2. Suppose that at a local university the study guidelines for the College of Science and Math are to study two to three hours per unit per week. The instructor of the class, Orientation to the Statistics Major, takes these guidelines very seriously. He asks students to record their study time each week, and at the end of the term he compares their average study time per week to their term GPA. The SAS data set called STUDY_GPA contains student identification information, orientation course-section number, number of units enrolled, average time studied, and term GPA.

(a) Graph the histogram for hours of study. Use the start point=0 and bandwidth=5. Also, overlaid to this graph, display the plots for the kernel density and the best fitting normal curve. Using an eyeballing approach, can we say the hours of study follows a normal distribution?

(b) Check statistics of the average hours of study using proc means and proc univariate. What statistics does proc univariate report that proc means does not?

(c) Conduct a hypothesis test to check whether there exists a significance correlation between units enrolled, hours of study and GPA for section 2. What is your conclusion?

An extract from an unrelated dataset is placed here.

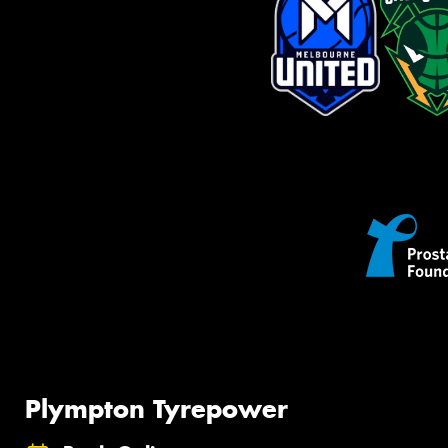
Plympton Tyrepower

Doe correlation mean that one variable causes the other?

3. A study was conducted to see whether taking vitamin E daily would reduce the levels of atherosclerotic disease in a random sample of 500 individuals. Clinical measurements, including thickness of plaque of the carotid artery (taken via ultrasound), were recorded at baseline and at two subsequent visits in a SAS data set called VITE. Patients were divided into two strata according to their baseline plaque measurement.

(a) First, double-click on VITE file to check column names. If your column names are long (e.g., labels are shown instead of column names), then go the menu and change the setting to column names.

(b) Use proc content to see variable names as well as variable labels to better understand each variable. Note that the current data is in long format. We first want to transform the data to wide format so that we can conduct certain statistical analyses. See the following reference materials to understand the difference between long and wide formats. Basically, long formats have repeated observations for a given person, whereas wide formats record those observations column-wise. Use proc transpose command to so that plague values for each visit (0, 1, 2) are recorded in 3 separate columns as opposed to 3 rows, by ID and treatment

a. Reference1:https://stats.idre.ucla.edu/sas/modules/how-to-reshape-data-long-to-wide- using-proc-transpose/

b. Reference2: https://data.library.virginia.edu/reshaping-data-from-wide-to-long/

(c) Assume there were no placebo group (i.e., treatment = 0) in your data set. Conduct a test to see whether there is a difference in plaque level before treatment and after the second visit? Interpret your results.

https://stats.idre.ucla.edu/sas/modules/how-to-reshape-data-long-to-wide-using-proc-transpose/

https://data.library.virginia.edu/reshaping-data-from-wide-to-long/

(d) Now, considering the fact that there is indeed a control group in your dataset, conduct a new test

to check whether there is a difference in plaque level before treatment and after the second visit. Interpret your results. (Hint: You need to make sure that the reduction in plaque level (if any) is indeed due to taking vitamin E. This is how having the control group in the study helps. In particular, you need to test whether the reduction in plaque level for treatment group is significantly less than that for control group)

(e) Which of the tests in part (c) and (d) is more reliable? Explain. (Hint: This should be clear from the hint given above)

(f) One of the critical factors in randomizing the subjects in control and treatment groups is to make sure that the subjects are perfectly randomized in all aspects. Using the last two columns (i.e., alcohol and cigarette usage) of the original (long format) data, conduct two tests to check whether subjects are randomized perfectly. If they are perfectly randomized, then we should not expect much difference in alcohol (or cigarette) consumption for control vs. treatment groups.